Concretamente, o empenho em construir uma sociedade sem tráfico de pessoas consiste num processo permanente de intervenção em todos os níveis e dimensões. Através de ações locais de sensibilização e informação, pelas lutas por políticas públicas que garantam os direitos fundamentais das vítimas, principalmente a adolescência, juventudes e mulheres, pelo efetivo cumprimento e adequações na legislação e dos mecanismos de proteção e controle dos Estados-nação (IHU).

Desarticular as redes de tráfico humano é extremamente difícil e arriscado: o tráfico conta com a conivência de políticos e pessoas influentes, além de estar atrelado a outros tráficos (narcotráfico, tráfico de armas). E mais: as próprias vítimas resistem em denunciar e se desvincular da rede.

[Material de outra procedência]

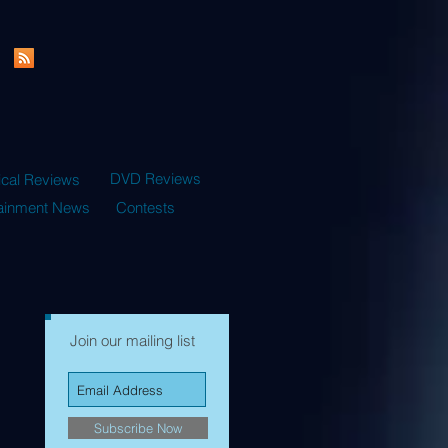
DVD Reviews
ical Reviews
tainment News
Contests
Join our mailing list
Subscribe Now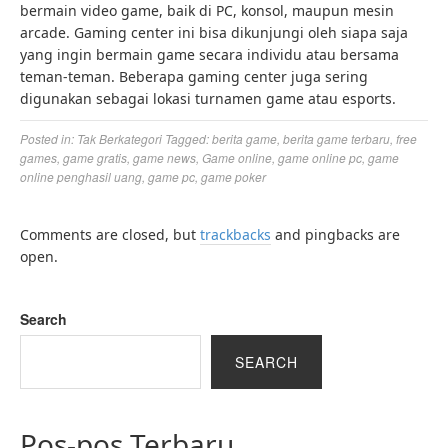
bermain video game, baik di PC, konsol, maupun mesin
arcade. Gaming center ini bisa dikunjungi oleh siapa saja
yang ingin bermain game secara individu atau bersama
teman-teman. Beberapa gaming center juga sering
digunakan sebagai lokasi turnamen game atau esports.
Posted in:
Tak Berkategori
Tagged:
berita game
,
berita game terbaru
,
free
games
,
game gratis
,
game news
,
Game online
,
game online pc
,
game
online penghasil uang
,
game pc
,
game poker
Comments are closed, but
trackbacks
and pingbacks are
open.
Search
SEARCH
Pos-pos Terbaru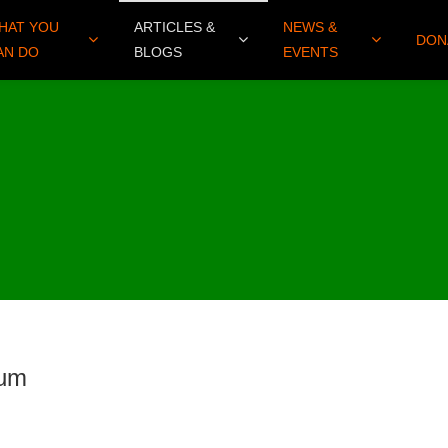
HAT YOU
ARTICLES &
NEWS &
DON
AN DO
BLOGS
EVENTS
sum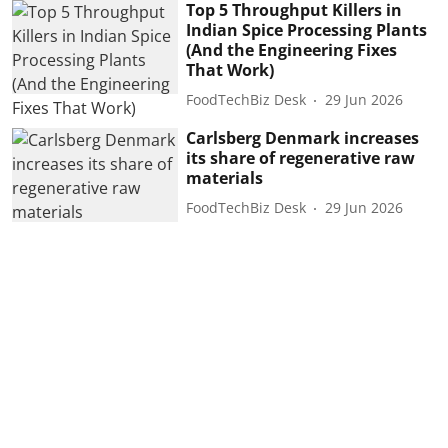
Top 5 Throughput Killers in
Indian Spice Processing Plants
(And the Engineering Fixes
That Work)
FoodTechBiz Desk
29 Jun 2026
Carlsberg Denmark increases
its share of regenerative raw
materials
FoodTechBiz Desk
29 Jun 2026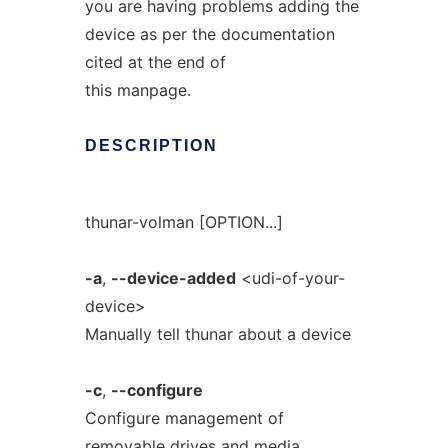
you are having problems adding the
device as per the documentation
cited at the end of
this manpage.
DESCRIPTION
thunar-volman [OPTION...]
-a
,
--device-added
<udi-of-your-
device>
Manually tell thunar about a device
-c
,
--configure
Configure management of
removable drives and media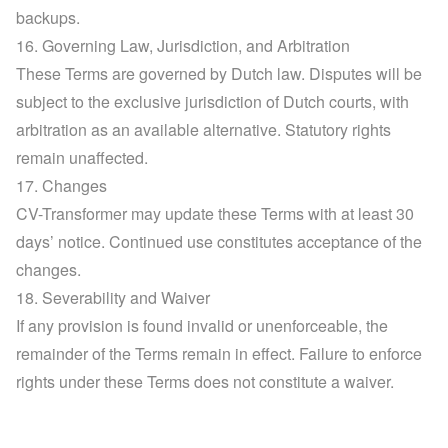
backups.
16. Governing Law, Jurisdiction, and Arbitration
These Terms are governed by Dutch law. Disputes will be 
subject to the exclusive jurisdiction of Dutch courts, with 
arbitration as an available alternative. Statutory rights 
remain unaffected.
17. Changes
CV-Transformer may update these Terms with at least 30 
days’ notice. Continued use constitutes acceptance of the 
changes.
18. Severability and Waiver
If any provision is found invalid or unenforceable, the 
remainder of the Terms remain in effect. Failure to enforce 
rights under these Terms does not constitute a waiver.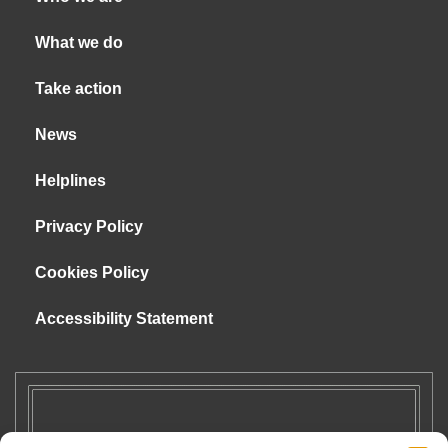
What we do
Take action
News
Helplines
Privacy Policy
Cookies Policy
Accessibility Statement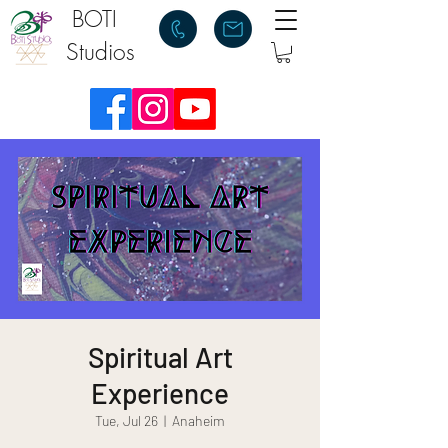
BOTI
Studios
Spiritual Art
Experience
Tue, Jul 26
  |  
Anaheim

Segundo o Ministro da Justiça, José Eduardo Cardozo, o problema mais importante é a falta de denúncia, resultado da vergonha ou do medo das vítimas. “Nós precisamos conscientizar a sociedade brasileira de que as informações têm que chegar ao Poder Público porque, sem essas informações, não temos como abrir inquérito, não temos como investigar, não temos como punir aqueles que praticam esse tipo de violência contra seres humanos”.

A Igreja está intimamente solidaria com as pessoas afetadas pelo tráfico humano. Sensível à evolução da consciência universal sobre o valor da dignidade humana e dos direitos fundamentais, quer contribuir no combate pela erradicação deste crime. Pessoa alguma pode ser considerada como objeto de compra e venda. É um ato de injustiça e de violência que clama aos céus. É uma negação radical do projeto de Deus para a humanidade (TB/CF 112-113, 155).